*Instructions to follow*
Can you return every item below line for line, keeping each character unchanged?

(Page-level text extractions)
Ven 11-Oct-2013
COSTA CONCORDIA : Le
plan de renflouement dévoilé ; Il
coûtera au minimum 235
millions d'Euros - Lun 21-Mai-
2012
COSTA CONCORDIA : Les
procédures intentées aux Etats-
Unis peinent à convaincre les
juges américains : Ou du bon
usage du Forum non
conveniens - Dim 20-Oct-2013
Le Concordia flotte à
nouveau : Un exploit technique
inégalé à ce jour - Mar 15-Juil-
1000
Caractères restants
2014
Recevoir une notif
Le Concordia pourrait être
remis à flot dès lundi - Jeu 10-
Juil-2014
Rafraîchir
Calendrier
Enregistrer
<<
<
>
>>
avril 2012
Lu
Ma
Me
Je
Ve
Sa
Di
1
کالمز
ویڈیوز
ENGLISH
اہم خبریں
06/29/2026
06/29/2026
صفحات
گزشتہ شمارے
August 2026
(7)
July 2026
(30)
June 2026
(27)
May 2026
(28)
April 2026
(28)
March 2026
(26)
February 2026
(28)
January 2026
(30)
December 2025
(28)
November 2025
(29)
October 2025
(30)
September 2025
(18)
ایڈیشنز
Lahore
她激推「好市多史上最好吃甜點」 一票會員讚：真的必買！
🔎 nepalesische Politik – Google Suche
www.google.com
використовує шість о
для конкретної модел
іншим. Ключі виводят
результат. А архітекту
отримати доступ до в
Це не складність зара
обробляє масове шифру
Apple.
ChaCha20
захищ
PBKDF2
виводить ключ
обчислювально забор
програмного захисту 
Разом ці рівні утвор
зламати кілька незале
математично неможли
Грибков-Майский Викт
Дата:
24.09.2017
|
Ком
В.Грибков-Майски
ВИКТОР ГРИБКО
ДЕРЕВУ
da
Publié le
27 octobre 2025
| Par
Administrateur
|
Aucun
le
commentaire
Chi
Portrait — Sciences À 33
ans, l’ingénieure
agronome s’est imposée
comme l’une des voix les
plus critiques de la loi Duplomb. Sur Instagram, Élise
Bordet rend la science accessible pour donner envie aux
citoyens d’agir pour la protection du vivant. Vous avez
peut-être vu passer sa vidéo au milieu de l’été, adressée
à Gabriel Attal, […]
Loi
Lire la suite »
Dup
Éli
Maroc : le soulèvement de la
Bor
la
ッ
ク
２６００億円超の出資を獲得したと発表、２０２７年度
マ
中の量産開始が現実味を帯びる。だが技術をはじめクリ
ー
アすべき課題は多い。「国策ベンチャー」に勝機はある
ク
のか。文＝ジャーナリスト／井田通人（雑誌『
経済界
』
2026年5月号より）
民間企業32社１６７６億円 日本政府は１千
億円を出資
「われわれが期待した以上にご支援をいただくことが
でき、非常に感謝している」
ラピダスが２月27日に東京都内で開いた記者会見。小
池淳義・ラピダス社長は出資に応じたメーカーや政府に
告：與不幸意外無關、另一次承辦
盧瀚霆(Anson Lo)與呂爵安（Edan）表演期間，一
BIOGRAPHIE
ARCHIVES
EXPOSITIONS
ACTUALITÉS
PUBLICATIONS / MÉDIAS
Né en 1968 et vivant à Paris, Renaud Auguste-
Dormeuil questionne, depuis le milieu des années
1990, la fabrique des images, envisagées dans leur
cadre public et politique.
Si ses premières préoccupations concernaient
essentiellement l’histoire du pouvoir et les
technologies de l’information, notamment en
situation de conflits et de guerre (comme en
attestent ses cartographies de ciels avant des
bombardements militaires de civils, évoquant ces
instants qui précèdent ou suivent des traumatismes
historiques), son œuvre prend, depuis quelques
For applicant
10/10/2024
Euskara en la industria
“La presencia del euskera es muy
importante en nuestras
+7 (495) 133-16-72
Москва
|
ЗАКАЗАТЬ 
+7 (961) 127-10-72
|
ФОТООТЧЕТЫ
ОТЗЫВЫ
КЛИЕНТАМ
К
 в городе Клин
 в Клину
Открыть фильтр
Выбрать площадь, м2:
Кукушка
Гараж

*Exercise solution*
Ven 11-Oct-2013
COSTA CONCORDIA : Le
plan de renflouement dévoilé ; Il
coûtera au minimum 235
millions d'Euros - Lun 21-Mai-
2012
COSTA CONCORDIA : Les
procédures intentées aux Etats-
Unis peinent à convaincre les
juges américains : Ou du bon
usage du Forum non
conveniens - Dim 20-Oct-2013
Le Concordia flotte à
nouveau : Un exploit technique
inégalé à ce jour - Mar 15-Juil-
1000
Caractères restants
2014
Recevoir une notif
Le Concordia pourrait être
remis à flot dès lundi - Jeu 10-
Juil-2014
Rafraîchir
Calendrier
Enregistrer
<<
<
>
>>
avril 2012
Lu
Ma
Me
Je
Ve
Sa
Di
1
کالمز
ویڈیوز
ENGLISH
اہم خبریں
06/29/2026
06/29/2026
صفحات
گزشتہ شمارے
August 2026
(7)
July 2026
(30)
June 2026
(27)
May 2026
(28)
April 2026
(28)
March 2026
(26)
February 2026
(28)
January 2026
(30)
December 2025
(28)
November 2025
(29)
October 2025
(30)
September 2025
(18)
ایڈیشنز
Lahore
她激推「好市多史上最好吃甜點」 一票會員讚：真的必買！
🔎 nepalesische Politik – Google Suche
www.google.com
використовує шість о
для конкретної модел
іншим. Ключі виводят
результат. А архітекту
отримати доступ до в
Це не складність зара
обробляє масове шифру
Apple.
ChaCha20
захищ
PBKDF2
виводить ключ
обчислювально забор
програмного захисту 
Разом ці рівні утвор
зламати кілька незале
математично неможли
Грибков-Майский Викт
Дата:
24.09.2017
|
Ком
В.Грибков-Майски
ВИКТОР ГРИБКО
ДЕРЕВУ
da
Publié le
27 octobre 2025
| Par
Administrateur
|
Aucun
le
commentaire
Chi
Portrait — Sciences À 33
ans, l’ingénieure
agronome s’est imposée
comme l’une des voix les
plus critiques de la loi Duplomb. Sur Instagram, Élise
Bordet rend la science accessible pour donner envie aux
citoyens d’agir pour la protection du vivant. Vous avez
peut-être vu passer sa vidéo au milieu de l’été, adressée
à Gabriel Attal, […]
Loi
Lire la suite »
Dup
Éli
Maroc : le soulèvement de la
Bor
la
ッ
ク
２６００億円超の出資を獲得したと発表、２０２７年度
マ
中の量産開始が現実味を帯びる。だが技術をはじめクリ
ー
アすべき課題は多い。「国策ベンチャー」に勝機はある
ク
のか。文＝ジャーナリスト／井田通人（雑誌『
経済界
』
2026年5月号より）
民間企業32社１６７６億円 日本政府は１千
億円を出資
「われわれが期待した以上にご支援をいただくことが
でき、非常に感謝している」
ラピダスが２月27日に東京都内で開いた記者会見。小
池淳義・ラピダス社長は出資に応じたメーカーや政府に
告：與不幸意外無關、另一次承辦
盧瀚霆(Anson Lo)與呂爵安（Edan）表演期間，一
BIOGRAPHIE
ARCHIVES
EXPOSITIONS
ACTUALITÉS
PUBLICATIONS / MÉDIAS
Né en 1968 et vivant à Paris, Renaud Auguste-
Dormeuil questionne, depuis le milieu des années
1990, la fabrique des images, envisagées dans leur
cadre public et politique.
Si ses premières préoccupations concernaient
essentiellement l’histoire du pouvoir et les
technologies de l’information, notamment en
situation de conflits et de guerre (comme en
attestent ses cartographies de ciels avant des
bombardements militaires de civils, évoquant ces
instants qui précèdent ou suivent des traumatismes
historiques), son œuvre prend, depuis quelques
For applicant
10/10/2024
Euskara en la industria
“La presencia del euskera es muy
importante en nuestras
+7 (495) 133-16-72
Москва
|
ЗАКАЗАТЬ 
+7 (961) 127-10-72
|
ФОТООТЧЕТЫ
ОТЗЫВЫ
КЛИЕНТАМ
К
 в городе Клин
 в Клину
Открыть фильтр
Выбрать площадь, м2:
Кукушка
Гараж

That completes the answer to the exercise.